Historically, our primary subscription service has been our subscription access service. Moving forward, we seek to develop, test and market new
subscription products and services that are either owned by us or by third parties. To facilitate this goal, we are planning to develop a single, open, consumer-
facing platform that will allow us to manage and distribute these additional subscription products as well as our subscription access service. We plan to offer
those subscriptions to our access subscribers and to other Internet consumers.
For the years ended December 31, 2009, 2008 and 2007, our subscription revenues were $1,388.8 million, $1,929.3 million and $2,787.9 million,
respectively. Our subscription revenues have relatively low direct costs, and accordingly, our subscription access service represents the source of the vast
majority of our operating income. Although our subscription revenues have declined and are expected to continue to decline, we believe that our subscription
access service will continue to provide us with an important source of revenue and cash flow in the near term. The revenue and cash flow generated from our
subscription access service will help us to pursue our strategic initiatives and continue the transition of our business toward attracting and engaging Internet
consumers and generating advertising revenues.
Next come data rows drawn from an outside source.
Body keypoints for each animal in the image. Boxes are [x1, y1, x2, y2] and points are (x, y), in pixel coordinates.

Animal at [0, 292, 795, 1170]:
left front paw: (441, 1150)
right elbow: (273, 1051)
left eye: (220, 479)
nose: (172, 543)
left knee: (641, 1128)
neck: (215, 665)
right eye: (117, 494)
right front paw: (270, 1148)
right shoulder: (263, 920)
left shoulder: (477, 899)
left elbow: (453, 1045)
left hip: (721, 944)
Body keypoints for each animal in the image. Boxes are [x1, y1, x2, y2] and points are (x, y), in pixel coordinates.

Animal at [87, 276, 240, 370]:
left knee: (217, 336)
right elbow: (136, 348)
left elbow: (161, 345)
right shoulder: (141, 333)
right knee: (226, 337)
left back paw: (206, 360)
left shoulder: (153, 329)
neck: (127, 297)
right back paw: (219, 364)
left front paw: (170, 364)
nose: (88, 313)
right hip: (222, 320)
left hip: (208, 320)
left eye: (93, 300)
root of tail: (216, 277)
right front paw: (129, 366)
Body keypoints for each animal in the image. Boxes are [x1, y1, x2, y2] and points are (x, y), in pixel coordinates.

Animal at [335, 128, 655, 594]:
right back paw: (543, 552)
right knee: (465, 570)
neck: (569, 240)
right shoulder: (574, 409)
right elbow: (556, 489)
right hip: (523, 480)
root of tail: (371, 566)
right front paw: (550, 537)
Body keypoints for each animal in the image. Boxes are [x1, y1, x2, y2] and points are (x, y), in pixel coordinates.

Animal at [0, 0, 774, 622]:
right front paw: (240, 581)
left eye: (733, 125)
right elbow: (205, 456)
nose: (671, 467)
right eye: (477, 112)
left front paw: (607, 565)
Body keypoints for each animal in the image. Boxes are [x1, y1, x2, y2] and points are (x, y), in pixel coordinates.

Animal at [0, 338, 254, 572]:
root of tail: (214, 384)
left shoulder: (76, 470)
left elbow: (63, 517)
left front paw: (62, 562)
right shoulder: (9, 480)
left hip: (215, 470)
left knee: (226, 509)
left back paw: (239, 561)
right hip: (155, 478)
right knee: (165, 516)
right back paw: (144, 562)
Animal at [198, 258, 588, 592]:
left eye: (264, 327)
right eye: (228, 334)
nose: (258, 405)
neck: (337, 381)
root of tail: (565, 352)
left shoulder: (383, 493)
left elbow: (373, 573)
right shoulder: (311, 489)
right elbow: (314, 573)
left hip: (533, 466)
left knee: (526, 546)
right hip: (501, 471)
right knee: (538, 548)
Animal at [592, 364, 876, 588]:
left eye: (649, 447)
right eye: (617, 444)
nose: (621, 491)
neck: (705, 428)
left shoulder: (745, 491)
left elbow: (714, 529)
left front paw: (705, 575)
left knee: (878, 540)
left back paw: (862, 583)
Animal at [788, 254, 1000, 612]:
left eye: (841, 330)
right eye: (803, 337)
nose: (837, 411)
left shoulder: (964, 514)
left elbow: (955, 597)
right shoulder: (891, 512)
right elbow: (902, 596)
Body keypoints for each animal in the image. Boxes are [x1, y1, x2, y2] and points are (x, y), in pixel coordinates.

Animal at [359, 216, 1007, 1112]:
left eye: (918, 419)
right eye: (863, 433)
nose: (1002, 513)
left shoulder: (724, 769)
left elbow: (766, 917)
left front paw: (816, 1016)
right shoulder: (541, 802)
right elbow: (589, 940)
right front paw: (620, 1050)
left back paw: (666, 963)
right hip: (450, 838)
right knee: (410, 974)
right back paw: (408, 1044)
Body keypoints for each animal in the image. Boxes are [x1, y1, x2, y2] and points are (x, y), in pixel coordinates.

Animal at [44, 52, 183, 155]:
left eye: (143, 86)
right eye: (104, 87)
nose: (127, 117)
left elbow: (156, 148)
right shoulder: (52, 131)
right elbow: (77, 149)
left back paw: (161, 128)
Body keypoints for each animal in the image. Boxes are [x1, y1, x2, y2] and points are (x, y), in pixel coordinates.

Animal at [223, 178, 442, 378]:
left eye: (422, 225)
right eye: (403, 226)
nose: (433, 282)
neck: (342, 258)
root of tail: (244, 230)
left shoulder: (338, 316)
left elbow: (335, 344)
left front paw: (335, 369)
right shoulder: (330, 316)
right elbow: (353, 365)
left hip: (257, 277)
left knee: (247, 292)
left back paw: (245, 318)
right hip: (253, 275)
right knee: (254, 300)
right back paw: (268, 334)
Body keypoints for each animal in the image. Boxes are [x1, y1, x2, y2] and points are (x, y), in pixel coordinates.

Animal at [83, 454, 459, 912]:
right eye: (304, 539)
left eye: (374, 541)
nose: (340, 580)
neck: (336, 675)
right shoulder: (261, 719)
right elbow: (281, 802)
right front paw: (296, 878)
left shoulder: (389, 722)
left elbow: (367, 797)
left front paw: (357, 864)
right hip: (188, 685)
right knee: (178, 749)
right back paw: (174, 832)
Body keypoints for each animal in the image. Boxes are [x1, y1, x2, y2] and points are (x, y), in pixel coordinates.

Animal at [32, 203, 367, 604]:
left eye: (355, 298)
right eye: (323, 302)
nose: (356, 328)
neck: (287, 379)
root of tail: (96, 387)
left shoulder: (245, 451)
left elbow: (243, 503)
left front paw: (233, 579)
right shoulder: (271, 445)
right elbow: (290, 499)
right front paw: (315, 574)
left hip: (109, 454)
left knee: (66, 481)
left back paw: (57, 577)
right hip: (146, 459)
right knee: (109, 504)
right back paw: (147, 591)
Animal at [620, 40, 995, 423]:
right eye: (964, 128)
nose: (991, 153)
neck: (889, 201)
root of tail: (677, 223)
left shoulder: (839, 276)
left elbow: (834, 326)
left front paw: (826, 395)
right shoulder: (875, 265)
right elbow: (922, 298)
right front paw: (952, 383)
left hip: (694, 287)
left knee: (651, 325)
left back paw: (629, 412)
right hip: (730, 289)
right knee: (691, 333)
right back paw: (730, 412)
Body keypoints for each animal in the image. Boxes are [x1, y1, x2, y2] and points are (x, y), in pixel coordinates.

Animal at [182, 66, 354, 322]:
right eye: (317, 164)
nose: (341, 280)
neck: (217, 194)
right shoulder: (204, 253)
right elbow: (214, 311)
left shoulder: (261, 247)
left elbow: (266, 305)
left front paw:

We expect our total revenues and operating income to decline in the near term and foreseeable future, even if
our strategy is successful and we are able to grow our advertising revenues, primarily due to the continuing decline in our subscriber base.
THIRD PARTY NETWORK
We also generate advertising revenues through the sale of advertising on the Third Party Network. Our advertising offerings on the Third Party
Network consist primarily of the sale of display advertising. In order to generate advertising revenues on the Third Party Network, we have historically had to
incur higher traffic acquisition costs ("TAC") as compared to advertising on AOL Properties.
We plan to expand the Third Party Network in order to allow us to serve many more publishers and advertisers than at present. We currently market our
offerings to publishers under the brand "Advertising.com". A significant portion of our revenues on the Third Party Network is generated from the advertising
inventory acquired from a limited number of publishers. Accordingly, we intend to make strategic investments in order to expand the Third Party Network
and related advertising solutions.
In the fourth quarter of 2009, we began proactively de-emphasizing the search engine campaign management and lead generation affiliate products on
the Third Party Network in order to focus and strengthen our efforts in display advertising solutions. Given the relatively high level of direct costs associated
with these products, we do not believe that this change will have a significant adverse impact on operating income in 2010. During 2009, we generated
approximately $100 million in revenue related to these products.